Rio Tinto has introduced precautionary measures ahead of the construction of the Koodaideri rail line, as it runs through the contaminated site of Wittenoom in remote Pilbara.
A media report stated the 166-kilometre rail line will pass a 19-kilometre section through the Wittenoom asbestos management area, which includes a 4.9-kilometre trip through a moderately contaminated control area.
Rio has prepared a detailed environmental management plan in anticipation of the Koodaideri rail line work next year, a Rio Tinto spokesperson told Safe to Work in a statement.
The plan has been approved by the Western Australian Government, including the Department of Health which has classed the risk of the rail construction works to human health as ‘very low’.
“The safety and wellbeing of workers and communities is Rio Tinto’s number one priority,” a Rio spokesperson said.
“Asbestos is a naturally occurring mineral that is prevalent in the Pilbara, and like other mining companies in the region, we have a long history and extensive experience in working safely in areas where asbestos is identified.
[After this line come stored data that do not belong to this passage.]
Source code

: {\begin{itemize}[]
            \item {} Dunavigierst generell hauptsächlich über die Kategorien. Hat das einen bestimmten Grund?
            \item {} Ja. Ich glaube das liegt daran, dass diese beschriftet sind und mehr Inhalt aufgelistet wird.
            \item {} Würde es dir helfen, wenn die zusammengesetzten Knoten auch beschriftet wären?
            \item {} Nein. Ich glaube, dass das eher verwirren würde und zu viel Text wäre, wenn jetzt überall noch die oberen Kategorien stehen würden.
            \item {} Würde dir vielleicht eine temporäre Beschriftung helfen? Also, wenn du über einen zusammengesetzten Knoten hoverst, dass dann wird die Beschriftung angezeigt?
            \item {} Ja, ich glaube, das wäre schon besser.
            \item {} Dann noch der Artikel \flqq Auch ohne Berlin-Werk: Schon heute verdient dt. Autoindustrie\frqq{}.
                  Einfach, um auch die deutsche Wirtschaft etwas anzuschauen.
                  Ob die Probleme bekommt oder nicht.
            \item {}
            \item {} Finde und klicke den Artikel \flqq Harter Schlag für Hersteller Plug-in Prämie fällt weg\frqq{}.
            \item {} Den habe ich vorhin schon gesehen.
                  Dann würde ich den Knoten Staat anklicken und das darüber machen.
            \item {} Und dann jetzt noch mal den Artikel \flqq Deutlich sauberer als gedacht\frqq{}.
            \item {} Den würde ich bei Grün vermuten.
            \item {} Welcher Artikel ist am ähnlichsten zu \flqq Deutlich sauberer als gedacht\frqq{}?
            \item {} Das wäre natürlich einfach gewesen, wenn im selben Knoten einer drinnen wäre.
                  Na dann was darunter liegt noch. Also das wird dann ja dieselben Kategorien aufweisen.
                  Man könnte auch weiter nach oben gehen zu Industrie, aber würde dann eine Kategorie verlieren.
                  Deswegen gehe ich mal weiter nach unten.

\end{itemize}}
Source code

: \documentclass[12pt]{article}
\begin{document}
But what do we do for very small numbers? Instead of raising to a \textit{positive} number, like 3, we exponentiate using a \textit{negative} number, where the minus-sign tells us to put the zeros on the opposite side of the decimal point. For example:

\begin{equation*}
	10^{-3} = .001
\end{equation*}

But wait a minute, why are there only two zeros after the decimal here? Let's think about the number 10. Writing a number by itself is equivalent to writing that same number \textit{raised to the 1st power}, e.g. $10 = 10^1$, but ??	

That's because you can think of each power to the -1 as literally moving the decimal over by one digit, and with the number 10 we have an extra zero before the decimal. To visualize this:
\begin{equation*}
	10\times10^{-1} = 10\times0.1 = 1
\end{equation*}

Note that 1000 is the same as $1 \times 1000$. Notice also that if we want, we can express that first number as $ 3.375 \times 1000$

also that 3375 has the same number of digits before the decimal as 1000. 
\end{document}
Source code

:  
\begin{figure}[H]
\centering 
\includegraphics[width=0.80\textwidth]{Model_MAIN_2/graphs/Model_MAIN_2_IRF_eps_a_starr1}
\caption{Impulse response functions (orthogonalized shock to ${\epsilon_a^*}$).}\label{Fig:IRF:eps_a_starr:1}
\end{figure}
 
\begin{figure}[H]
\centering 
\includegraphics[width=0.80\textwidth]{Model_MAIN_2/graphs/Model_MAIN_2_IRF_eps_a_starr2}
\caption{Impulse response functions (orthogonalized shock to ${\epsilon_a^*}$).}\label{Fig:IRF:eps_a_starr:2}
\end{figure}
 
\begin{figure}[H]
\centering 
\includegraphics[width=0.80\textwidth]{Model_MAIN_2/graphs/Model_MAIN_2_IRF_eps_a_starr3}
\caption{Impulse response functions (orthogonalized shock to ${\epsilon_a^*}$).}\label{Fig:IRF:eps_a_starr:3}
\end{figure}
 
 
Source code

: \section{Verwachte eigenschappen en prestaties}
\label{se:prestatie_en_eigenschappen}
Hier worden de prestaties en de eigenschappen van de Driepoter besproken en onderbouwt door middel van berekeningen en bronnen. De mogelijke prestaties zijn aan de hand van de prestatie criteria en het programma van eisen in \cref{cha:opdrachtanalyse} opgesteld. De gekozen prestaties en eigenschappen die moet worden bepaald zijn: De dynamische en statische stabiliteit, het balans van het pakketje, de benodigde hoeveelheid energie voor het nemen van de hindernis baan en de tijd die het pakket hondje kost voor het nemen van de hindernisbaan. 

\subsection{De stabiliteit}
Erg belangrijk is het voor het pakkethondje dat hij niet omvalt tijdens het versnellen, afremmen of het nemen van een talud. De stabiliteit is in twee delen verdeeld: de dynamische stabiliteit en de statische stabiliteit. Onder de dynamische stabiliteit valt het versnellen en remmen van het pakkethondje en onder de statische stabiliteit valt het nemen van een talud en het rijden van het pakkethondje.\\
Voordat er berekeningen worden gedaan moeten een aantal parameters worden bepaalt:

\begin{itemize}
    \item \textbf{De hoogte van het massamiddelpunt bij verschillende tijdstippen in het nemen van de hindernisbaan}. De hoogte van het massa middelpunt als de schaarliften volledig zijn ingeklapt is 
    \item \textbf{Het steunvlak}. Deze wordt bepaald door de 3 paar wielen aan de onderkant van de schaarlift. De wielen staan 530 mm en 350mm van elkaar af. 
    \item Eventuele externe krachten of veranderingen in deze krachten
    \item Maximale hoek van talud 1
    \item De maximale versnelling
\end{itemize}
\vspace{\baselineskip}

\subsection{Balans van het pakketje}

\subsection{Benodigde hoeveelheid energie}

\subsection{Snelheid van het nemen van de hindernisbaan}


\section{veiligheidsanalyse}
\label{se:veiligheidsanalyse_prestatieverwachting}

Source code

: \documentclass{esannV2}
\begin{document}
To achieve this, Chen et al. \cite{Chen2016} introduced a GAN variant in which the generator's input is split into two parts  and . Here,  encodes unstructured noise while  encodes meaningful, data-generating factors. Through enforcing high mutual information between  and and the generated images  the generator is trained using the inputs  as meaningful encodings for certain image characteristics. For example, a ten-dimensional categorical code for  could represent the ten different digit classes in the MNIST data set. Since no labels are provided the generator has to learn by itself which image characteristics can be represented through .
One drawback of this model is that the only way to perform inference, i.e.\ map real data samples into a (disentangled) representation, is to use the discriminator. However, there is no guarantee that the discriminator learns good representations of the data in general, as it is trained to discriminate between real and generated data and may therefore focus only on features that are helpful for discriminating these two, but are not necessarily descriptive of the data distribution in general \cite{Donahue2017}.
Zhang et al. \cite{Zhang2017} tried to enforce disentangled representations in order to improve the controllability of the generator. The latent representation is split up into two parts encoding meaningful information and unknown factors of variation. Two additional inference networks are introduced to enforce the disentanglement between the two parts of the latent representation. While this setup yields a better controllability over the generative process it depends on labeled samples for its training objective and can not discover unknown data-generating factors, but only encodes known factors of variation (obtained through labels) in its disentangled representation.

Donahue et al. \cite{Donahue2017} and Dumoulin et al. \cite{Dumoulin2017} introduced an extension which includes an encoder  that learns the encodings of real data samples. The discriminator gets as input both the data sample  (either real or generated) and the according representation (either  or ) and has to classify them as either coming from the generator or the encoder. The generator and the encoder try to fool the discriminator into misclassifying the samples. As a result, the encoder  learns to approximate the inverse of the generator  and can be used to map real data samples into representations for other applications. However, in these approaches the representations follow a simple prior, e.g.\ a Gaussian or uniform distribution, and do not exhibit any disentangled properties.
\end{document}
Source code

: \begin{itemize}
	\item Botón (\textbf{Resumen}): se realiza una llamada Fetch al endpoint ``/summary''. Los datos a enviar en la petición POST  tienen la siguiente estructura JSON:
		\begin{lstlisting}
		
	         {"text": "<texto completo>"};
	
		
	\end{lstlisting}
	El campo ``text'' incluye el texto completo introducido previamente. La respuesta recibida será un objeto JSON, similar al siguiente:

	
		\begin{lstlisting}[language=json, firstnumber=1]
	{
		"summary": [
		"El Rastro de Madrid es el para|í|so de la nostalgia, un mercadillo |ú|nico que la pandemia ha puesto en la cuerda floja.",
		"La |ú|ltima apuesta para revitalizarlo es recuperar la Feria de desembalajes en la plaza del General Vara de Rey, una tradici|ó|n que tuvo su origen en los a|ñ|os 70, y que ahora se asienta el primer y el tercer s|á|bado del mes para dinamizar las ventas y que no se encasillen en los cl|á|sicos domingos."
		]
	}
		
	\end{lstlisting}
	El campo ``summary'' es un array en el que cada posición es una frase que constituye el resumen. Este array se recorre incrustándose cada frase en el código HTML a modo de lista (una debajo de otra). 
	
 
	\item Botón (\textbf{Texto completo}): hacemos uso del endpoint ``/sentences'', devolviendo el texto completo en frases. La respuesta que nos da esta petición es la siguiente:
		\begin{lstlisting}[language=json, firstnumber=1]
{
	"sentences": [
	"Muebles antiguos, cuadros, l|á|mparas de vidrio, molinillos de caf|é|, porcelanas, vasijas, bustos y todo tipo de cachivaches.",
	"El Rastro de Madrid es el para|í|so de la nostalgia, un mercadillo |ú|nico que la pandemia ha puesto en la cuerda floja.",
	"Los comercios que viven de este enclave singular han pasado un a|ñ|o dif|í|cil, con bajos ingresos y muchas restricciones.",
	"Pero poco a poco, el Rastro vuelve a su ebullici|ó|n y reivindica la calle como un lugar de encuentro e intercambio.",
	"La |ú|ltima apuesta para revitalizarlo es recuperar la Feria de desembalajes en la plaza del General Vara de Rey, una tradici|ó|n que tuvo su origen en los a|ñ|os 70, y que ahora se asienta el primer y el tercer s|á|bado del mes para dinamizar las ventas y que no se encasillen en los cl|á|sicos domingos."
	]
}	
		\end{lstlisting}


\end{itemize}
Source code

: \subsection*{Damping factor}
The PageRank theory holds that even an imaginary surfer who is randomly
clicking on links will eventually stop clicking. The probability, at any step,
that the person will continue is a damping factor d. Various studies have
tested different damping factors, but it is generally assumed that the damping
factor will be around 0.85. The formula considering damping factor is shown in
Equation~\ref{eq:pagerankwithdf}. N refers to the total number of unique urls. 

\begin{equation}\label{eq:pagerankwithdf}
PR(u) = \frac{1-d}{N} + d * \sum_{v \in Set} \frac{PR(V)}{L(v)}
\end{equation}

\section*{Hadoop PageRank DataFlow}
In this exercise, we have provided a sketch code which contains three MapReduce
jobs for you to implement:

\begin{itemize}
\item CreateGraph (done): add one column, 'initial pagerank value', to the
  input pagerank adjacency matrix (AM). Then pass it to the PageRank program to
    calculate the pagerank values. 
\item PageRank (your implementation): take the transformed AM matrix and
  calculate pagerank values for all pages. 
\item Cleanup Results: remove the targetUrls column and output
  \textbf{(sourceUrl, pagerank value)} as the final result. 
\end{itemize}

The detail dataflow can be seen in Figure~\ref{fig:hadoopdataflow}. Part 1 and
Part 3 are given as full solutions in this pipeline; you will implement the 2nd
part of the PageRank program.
“Risks of asbestos contamination during operations will be mitigated by the design of the railway infrastructure and the application of Rio Tinto’s well established fibrous materials procedures.”
Rio Tinto’s environmental management plan includes appropriate airborne and soil monitoring to ensure the system of work is safe for workers and communities, as well as precautionary efforts to avoid the spread of existing asbestos fibres in general.
The Koodaideri railway connects the mine to the existing network, built to transport Rio’s flagship iron ore product the Pilbara Blend. First production is anticipated in late 2021.
Rio Tinto chief executive Jean-Sébastien Jacques last month described Koodaideri as a game-changer for the company.
“It will be the most technologically advanced mine we have ever built and sets a new benchmark for the industry in terms of the adoption of automation and the use of data to enhance safety and productivity,” Jacques said.